# Help from any South Carolina folks!!



## coppers-mom (Jan 9, 2009)

That's down towards the coast. I'm not sure who is near that area, but hope they chime in soon.:crossfing


----------



## Karen519 (Aug 21, 2006)

*Bumping up*

Bumping up.

Merlin's Mom is in South Carolina.

*Jealous1: Who should they contact? Should they email you?*


----------



## Merlins mom (Jun 20, 2007)

I am in York county SC. The drive from here to Charleston in 3 hours each way.
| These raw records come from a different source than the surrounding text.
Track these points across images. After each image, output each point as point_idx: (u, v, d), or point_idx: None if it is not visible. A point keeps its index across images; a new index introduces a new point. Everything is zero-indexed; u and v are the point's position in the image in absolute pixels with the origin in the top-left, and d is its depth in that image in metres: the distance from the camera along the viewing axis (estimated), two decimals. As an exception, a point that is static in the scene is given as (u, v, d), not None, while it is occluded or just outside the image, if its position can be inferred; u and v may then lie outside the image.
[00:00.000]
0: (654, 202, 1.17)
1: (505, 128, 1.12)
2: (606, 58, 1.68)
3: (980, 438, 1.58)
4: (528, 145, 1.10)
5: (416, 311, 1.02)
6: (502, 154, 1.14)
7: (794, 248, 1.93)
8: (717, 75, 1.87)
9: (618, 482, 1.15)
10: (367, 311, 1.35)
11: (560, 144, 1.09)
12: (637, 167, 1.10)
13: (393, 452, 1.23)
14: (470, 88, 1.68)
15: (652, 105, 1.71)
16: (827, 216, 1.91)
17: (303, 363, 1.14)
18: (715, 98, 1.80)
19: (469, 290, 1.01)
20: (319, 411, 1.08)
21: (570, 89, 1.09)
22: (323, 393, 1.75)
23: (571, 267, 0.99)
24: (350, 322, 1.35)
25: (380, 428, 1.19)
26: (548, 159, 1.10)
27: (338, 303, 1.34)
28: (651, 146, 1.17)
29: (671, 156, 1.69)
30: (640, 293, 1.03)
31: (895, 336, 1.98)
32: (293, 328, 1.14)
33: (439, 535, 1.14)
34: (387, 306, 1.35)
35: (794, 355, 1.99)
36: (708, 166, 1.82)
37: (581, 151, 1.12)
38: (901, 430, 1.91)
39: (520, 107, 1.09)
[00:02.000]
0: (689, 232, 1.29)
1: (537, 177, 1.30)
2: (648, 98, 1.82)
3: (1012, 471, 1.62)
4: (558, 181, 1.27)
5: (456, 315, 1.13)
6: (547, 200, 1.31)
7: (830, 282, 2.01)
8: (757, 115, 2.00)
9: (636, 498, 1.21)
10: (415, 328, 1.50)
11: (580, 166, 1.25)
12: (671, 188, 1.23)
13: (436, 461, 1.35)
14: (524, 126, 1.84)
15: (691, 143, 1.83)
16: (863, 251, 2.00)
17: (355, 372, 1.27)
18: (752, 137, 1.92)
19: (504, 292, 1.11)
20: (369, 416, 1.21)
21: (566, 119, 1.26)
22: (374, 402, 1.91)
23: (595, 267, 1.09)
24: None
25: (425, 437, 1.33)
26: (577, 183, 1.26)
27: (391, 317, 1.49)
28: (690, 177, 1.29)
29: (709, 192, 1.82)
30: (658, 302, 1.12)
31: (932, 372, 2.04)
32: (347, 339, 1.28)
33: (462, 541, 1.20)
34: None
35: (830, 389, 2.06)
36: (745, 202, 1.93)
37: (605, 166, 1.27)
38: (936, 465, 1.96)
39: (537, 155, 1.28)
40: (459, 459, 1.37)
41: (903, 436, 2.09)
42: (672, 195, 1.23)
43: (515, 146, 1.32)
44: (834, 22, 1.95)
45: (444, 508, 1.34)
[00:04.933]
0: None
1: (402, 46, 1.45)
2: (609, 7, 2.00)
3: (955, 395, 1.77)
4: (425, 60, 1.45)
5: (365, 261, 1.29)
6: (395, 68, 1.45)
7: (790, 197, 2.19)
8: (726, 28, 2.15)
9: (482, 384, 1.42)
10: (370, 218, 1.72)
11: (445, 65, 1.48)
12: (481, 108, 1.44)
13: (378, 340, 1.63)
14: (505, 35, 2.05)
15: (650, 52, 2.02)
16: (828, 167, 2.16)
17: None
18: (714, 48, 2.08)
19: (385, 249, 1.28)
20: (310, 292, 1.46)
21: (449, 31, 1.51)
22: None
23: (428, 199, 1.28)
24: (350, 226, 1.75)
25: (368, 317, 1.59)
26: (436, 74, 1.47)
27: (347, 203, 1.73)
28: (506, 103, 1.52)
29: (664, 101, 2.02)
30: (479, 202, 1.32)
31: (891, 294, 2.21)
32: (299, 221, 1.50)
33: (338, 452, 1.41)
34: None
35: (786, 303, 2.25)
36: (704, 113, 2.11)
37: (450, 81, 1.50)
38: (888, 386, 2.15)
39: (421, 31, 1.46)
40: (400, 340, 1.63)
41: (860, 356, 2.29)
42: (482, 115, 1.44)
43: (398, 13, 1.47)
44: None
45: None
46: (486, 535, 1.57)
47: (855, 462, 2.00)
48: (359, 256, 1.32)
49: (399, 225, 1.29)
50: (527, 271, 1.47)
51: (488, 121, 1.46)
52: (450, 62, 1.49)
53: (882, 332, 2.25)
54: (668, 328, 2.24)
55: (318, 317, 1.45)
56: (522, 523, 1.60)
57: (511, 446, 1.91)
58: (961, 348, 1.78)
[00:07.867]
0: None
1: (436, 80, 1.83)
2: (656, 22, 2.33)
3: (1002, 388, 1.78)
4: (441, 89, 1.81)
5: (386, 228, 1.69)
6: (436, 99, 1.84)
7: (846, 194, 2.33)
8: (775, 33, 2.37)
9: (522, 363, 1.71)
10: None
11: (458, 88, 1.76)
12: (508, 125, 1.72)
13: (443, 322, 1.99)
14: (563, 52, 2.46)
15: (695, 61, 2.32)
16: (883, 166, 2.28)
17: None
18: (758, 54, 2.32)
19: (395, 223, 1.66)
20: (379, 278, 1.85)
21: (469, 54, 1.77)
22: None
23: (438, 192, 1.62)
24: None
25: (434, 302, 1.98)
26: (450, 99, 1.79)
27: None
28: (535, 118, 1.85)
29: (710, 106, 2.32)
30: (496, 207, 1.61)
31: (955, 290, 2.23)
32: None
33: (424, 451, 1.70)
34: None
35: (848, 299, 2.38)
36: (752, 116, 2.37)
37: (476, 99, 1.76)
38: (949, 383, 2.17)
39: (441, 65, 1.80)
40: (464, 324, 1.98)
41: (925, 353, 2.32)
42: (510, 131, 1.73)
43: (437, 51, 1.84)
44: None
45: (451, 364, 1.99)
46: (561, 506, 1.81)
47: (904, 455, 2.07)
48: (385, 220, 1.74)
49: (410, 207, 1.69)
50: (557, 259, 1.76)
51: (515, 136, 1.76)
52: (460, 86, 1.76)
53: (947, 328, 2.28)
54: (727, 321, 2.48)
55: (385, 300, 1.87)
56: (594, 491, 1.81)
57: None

I wouldn't be able to do the whole trip, but I would be happy to drive part of the way if I'm not working.

When is the transport?


----------



## jealous1 (Dec 7, 2007)

Merlin's Mom - Sorry for not replying earlier - swamped at work and just taking a quick break and saw this. I'm not sure a definite transport has been set up - will do some checking and try to get back w/ you.

Merlin's Mom--just sent you a pm


----------



## Merlins mom (Jun 20, 2007)

jealous1 said:


> Merlin's Mom - Sorry for not replying earlier - swamped at work and just taking a quick break and saw this. I'm not sure a definite transport has been set up - will do some checking and try to get back w/ you.
> 
> Merlin's Mom--just sent you a pm


Got it, thanks! I'll be working all weekend but will try to check in!


----------



## GoldensGirl (Aug 2, 2010)

Bumping up.


----------



## Karen519 (Aug 21, 2006)

*Bumping*

Bumping up.


----------



## jealous1 (Dec 7, 2007)

Thanks everyone! I have forwarded contact information to Merlin's Mom.


----------